Disavventura per una diportista nel pomeriggio di ieri che, mentre si trovava in vacanza a bordo di un’imbarcazione a vela in navigazione nelle acque del Salento, ha accusato un improvviso malore. Nonostante le condizioni non sembrassero inizialmente critiche, gli amici a bordo hanno provveduto a contattare il servizio 118, in quanto l’unità si trovava ad alcune miglia dal porto di Otranto.

La chiamata, gestita dalla Guardia Costiera di Otranto in coordinamento con le Sale Operative della Capitaneria di Porto di Gallipoli e del locale servizio 118, dal quale è pervenuta la segnalazione attraverso il numero blu 1530, ha visto l’immediata attivazione dei soccorsi, anche in considerazione del peggioramento delle condizioni di salute della diportista.

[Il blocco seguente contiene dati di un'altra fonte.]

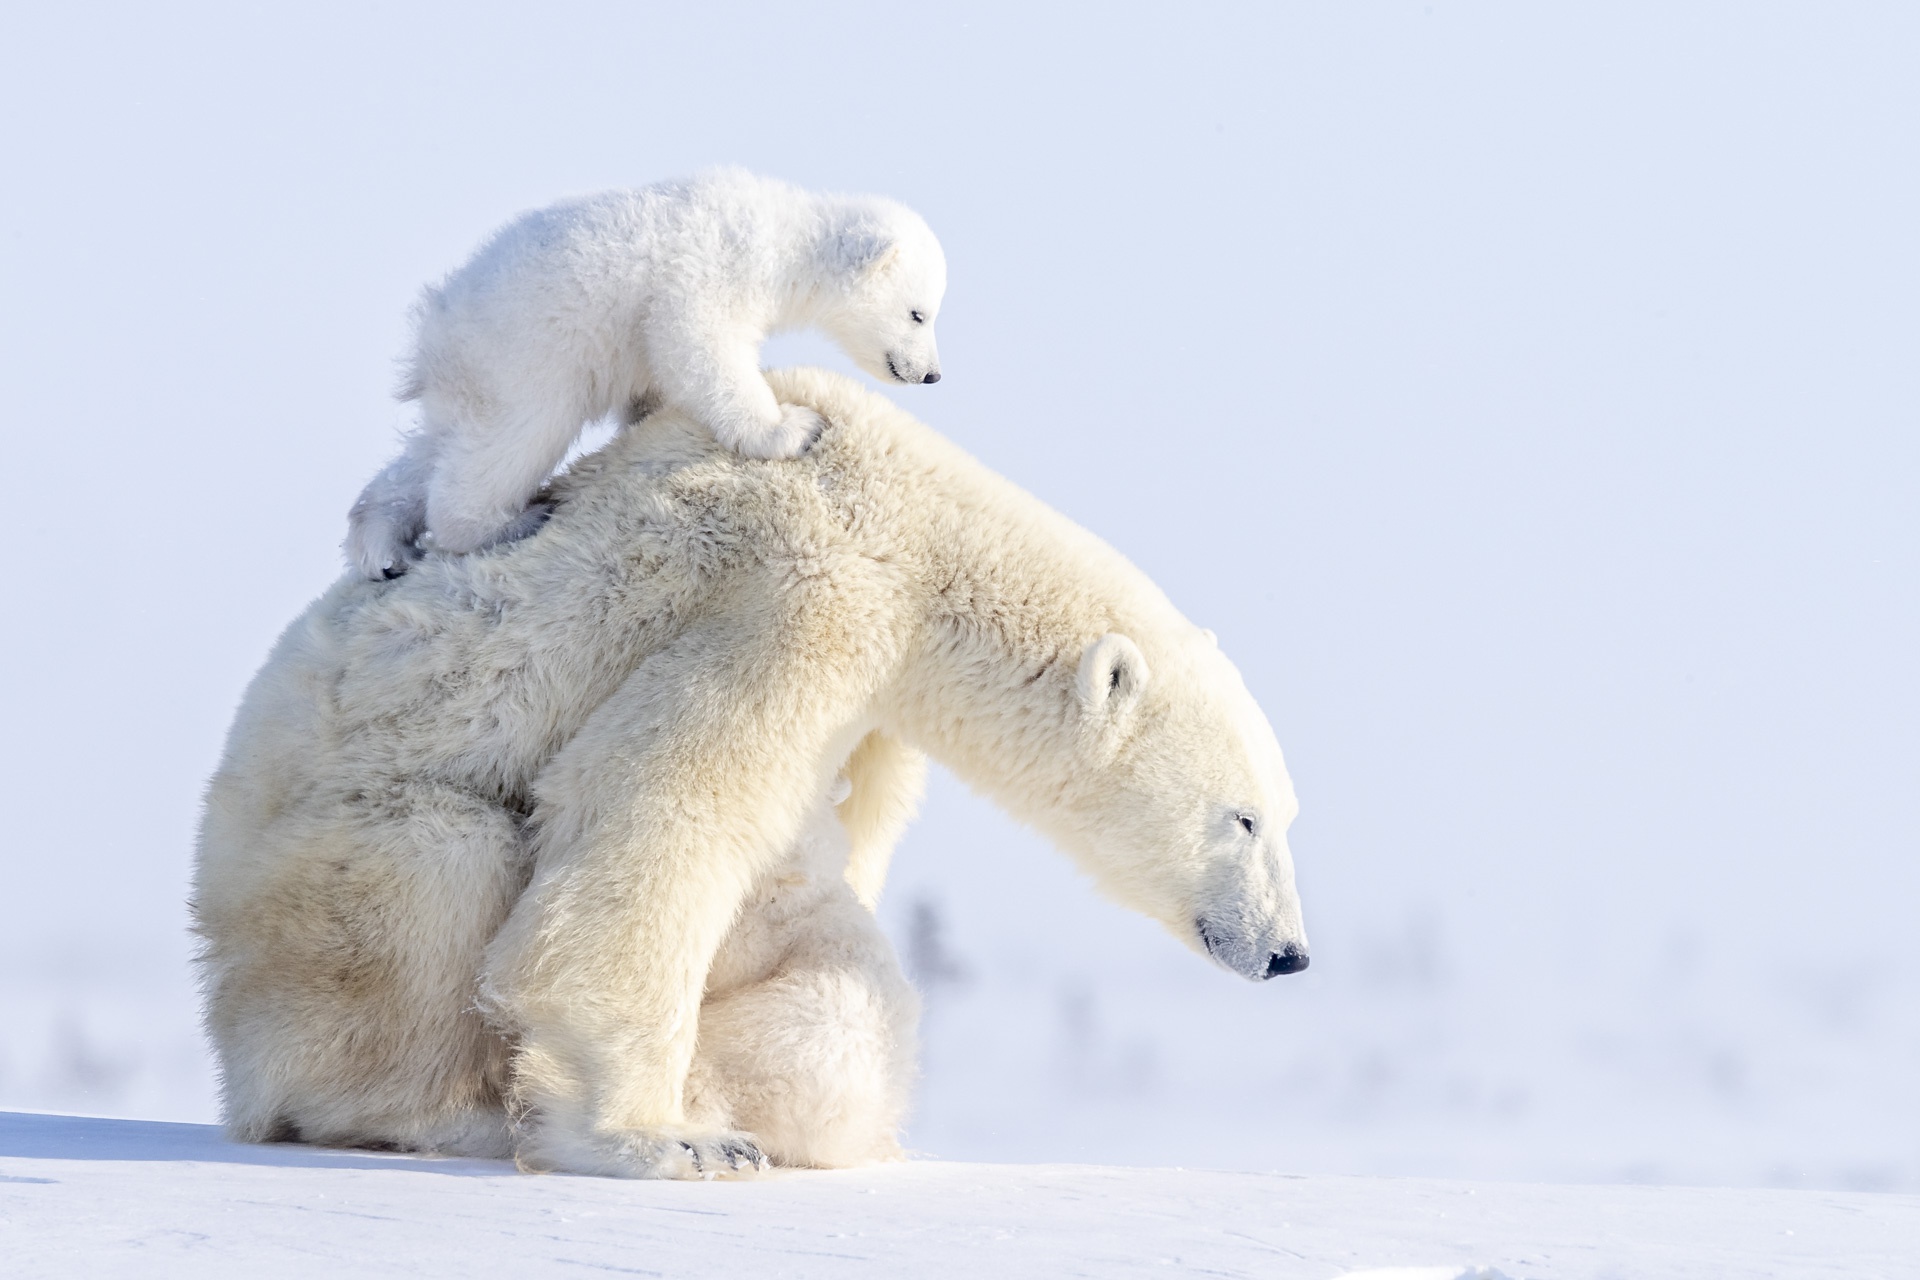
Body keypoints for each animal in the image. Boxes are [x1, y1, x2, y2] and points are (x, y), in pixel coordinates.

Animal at [191, 364, 1305, 1174]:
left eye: (1288, 814)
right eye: (1245, 817)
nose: (1290, 953)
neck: (916, 523)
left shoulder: (874, 708)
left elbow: (837, 874)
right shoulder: (805, 593)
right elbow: (659, 811)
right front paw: (662, 1137)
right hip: (317, 872)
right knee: (437, 868)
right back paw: (443, 1112)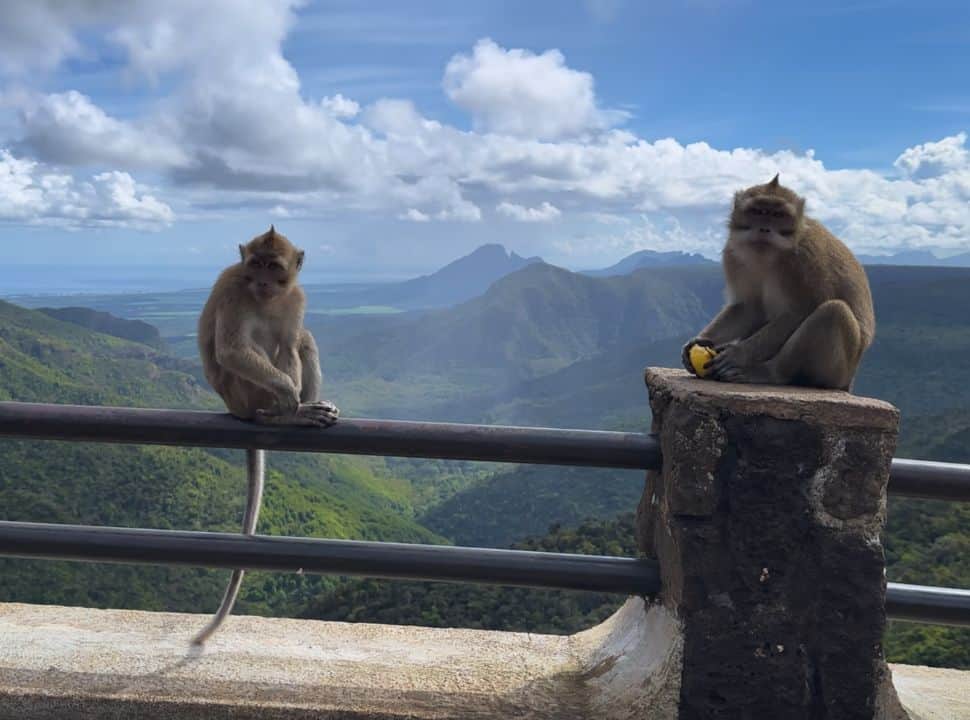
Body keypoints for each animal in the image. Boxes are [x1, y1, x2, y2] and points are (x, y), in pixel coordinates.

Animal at [194, 225, 339, 645]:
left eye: (273, 267)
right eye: (254, 264)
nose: (260, 281)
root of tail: (234, 409)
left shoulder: (296, 296)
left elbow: (291, 342)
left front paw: (298, 401)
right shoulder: (233, 287)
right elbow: (231, 349)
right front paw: (289, 399)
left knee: (299, 339)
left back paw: (302, 409)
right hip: (243, 392)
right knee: (251, 349)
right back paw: (279, 415)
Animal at [681, 175, 874, 391]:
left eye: (778, 215)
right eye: (758, 211)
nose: (764, 228)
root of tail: (849, 380)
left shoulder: (804, 260)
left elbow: (800, 311)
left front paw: (738, 354)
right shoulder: (732, 255)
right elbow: (748, 307)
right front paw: (702, 339)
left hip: (839, 372)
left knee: (833, 312)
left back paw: (769, 372)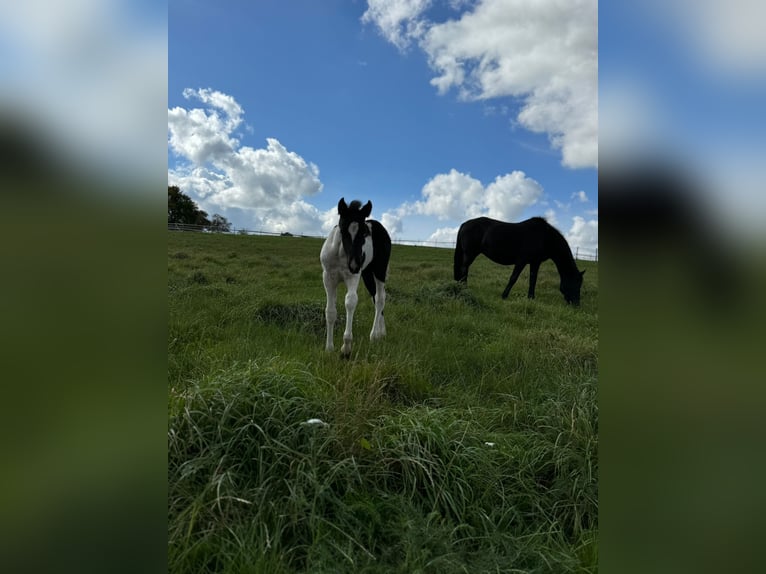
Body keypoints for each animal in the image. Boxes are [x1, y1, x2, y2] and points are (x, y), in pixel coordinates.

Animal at [320, 200, 392, 358]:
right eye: (342, 229)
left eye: (364, 232)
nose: (354, 264)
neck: (341, 254)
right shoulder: (328, 278)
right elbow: (330, 312)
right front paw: (329, 348)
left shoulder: (353, 277)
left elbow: (350, 302)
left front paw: (346, 348)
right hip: (366, 273)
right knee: (376, 296)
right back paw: (382, 332)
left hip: (379, 270)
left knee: (380, 299)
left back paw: (374, 335)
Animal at [456, 217, 588, 306]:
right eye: (576, 283)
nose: (576, 304)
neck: (544, 237)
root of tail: (464, 224)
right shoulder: (521, 261)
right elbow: (513, 278)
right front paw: (504, 296)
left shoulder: (535, 262)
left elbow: (533, 280)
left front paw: (531, 298)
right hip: (470, 254)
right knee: (464, 269)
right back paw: (464, 288)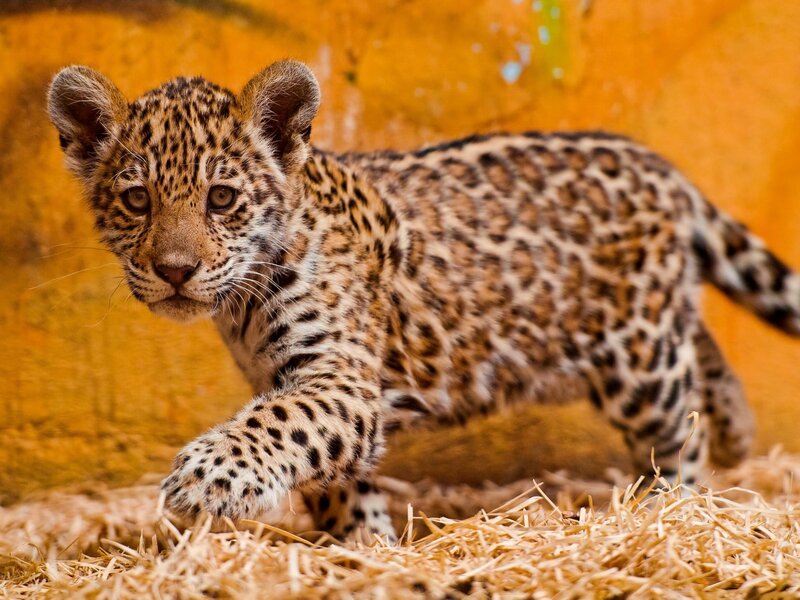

Difatti, dopo pochi minuti, la motovedetta SAR (search and rescue) CP 332 salpava dal porto di Otranto, raggiungendo in breve l’imbarcazione a vela, la quale, portando la prua al vento, ha fattivamente collaborato al buon esito delle operazioni di affiancamento e trasbordo.

La paziente è stata quindi portata a bordo dell’unità di soccorso, giungendo nell’arco di pochi minuti dalla chiamata di soccorso al molo San Nicola del porto idruntino, dove l’attendeva in banchina l’ambulanza con il personale sanitario.

Si rammenta per ogni emergenza in mare di chiamare senza indugio il numero blu 1530.